Not even touching on those individuals, it's been bothering me that it feels like mostly silence from Google, Apple, Facebook (who this would presumably really hit at), etc.
I'd really love to be missing something. It feels like this is just fading into the background... and while I can acknowledge the idea that you might just try to fight this as unconstitutional after it passes, that feels inherently risky given this administration (if not downright stupid).
because apple, google, facebook already comply with this. they have built ways for the government to access their data. any company with an important enough set of information is going to get this request and you can’t say no
I know what you're saying, but where do you think you are?
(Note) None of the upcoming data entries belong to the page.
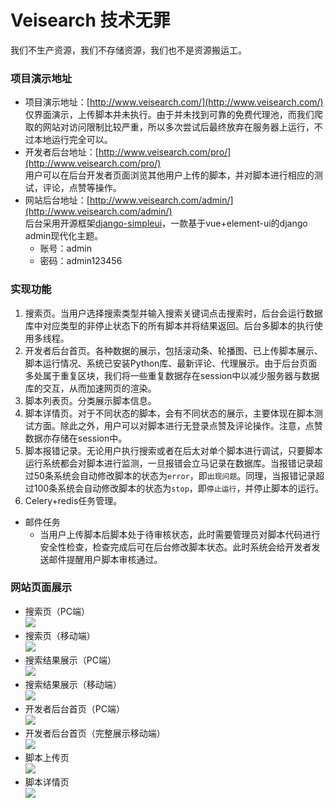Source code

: # Veisearch 技术无罪
我们不生产资源，我们不存储资源，我们也不是资源搬运工。

### 项目演示地址
+ 项目演示地址：[http://www.veisearch.com/](http://www.veisearch.com/)  
仅界面演示，上传脚本并未执行。由于并未找到可靠的免费代理池，而我们爬取的网站对访问限制比较严重，所以多次尝试后最终放弃在服务器上运行，不过本地运行完全可以。
+ 开发者后台地址：[http://www.veisearch.com/pro/](http://www.veisearch.com/pro/)  
用户可以在后台开发者页面浏览其他用户上传的脚本，并对脚本进行相应的测试，评论，点赞等操作。
+ 网站后台地址：[http://www.veisearch.com/admin/](http://www.veisearch.com/admin/)  
后台采用开源框架[django-simpleui](https://github.com/newpanjing/simpleui)，一款基于vue+element-ui的django admin现代化主题。
  - 账号：admin
  - 密码：admin123456  
### 实现功能
1. 搜索页。当用户选择搜索类型并输入搜索关键词点击搜索时，后台会运行数据库中对应类型的非停止状态下的所有脚本并将结果返回。后台多脚本的执行使用多线程。
2. 开发者后台首页。各种数据的展示，包括滚动条、轮播图、已上传脚本展示、脚本运行情况、系统已安装Python库、最新评论、代理展示。由于后台页面多处属于重复区块，我们将一些重复数据存在session中以减少服务器与数据库的交互，从而加速网页的渲染。
3. 脚本列表页。分类展示脚本信息。
4. 脚本详情页。对于不同状态的脚本，会有不同状态的展示，主要体现在脚本测试方面。除此之外，用户可以对脚本进行无登录点赞及评论操作。注意，点赞数据亦存储在session中。
5. 脚本报错记录。无论用户执行搜索或者在后太对单个脚本进行调试，只要脚本运行系统都会对脚本进行监测，一旦报错会立马记录在数据库。当报错记录超过50条系统会自动修改脚本的状态为`error`，即`出现问题`。同理，当报错记录超过100条系统会自动修改脚本的状态为`stop`，即`停止运行`，并停止脚本的运行。
6. Celery+redis任务管理。
  + 邮件任务
    - 当用户上传脚本后脚本处于待审核状态，此时需要管理员对脚本代码进行安全性检查，检查完成后可在后台修改脚本状态。此时系统会给开发者发送邮件提醒用户脚本审核通过。

### 网站页面展示
+ 搜索页（PC端）  
![](https://github.com/Weibw162/Veisearch/blob/master/readmeimg/index_pc.PNG)
+ 搜索页（移动端）  
![](https://github.com/Weibw162/Veisearch/blob/master/readmeimg/index_m.PNG)
+ 搜索结果展示（PC端）  
![](https://github.com/Weibw162/Veisearch/blob/master/readmeimg/result_pc.PNG)
+ 搜索结果展示（移动端）  
![](https://github.com/Weibw162/Veisearch/blob/master/readmeimg/result_m.PNG)
+ 开发者后台首页（PC端）  
![](https://github.com/Weibw162/Veisearch/blob/master/readmeimg/pro_pc.PNG)
+ 开发者后台首页（完整展示移动端）  
![](https://github.com/Weibw162/Veisearch/blob/master/readmeimg/pro_m.jpg)
+ 脚本上传页  
![](https://github.com/Weibw162/Veisearch/blob/master/readmeimg/upload.jpg)
+ 脚本详情页  
![](https://github.com/Weibw162/Veisearch/blob/master/readmeimg/detail.jpg)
Please have enough common sense to assume I asked the question knowing how that works.
The primary thing with this bill that the companies seem explicitly quiet on is the fact that the use case it opens up for the government (sidestepping user privacy/encryption) coupled with the level of power it more or less places in the Attorney General's hands.
I can't in good faith assume that these companies are comfortable with this, and I'd like to know why they're not speaking up.
At least for Apple, they claim the iPhone (at least devices post-checkm8) has not been compromised. iCloud is required to comply with records requests, but the data isn’t in iCloud the feds can’t get it. Even with checkm8, the Secure Enclave still has not been compromised.
If they were in bed with the feds, the FBI/NYPD wouldn’t keep asking them for keys that Apple doesn’t have.
I'd really love to be missing something. It feels like this is just fading into the background... and while I can acknowledge the idea that you might just try to fight this as unconstitutional after it passes, that feels inherently risky given this administration (if not downright stupid).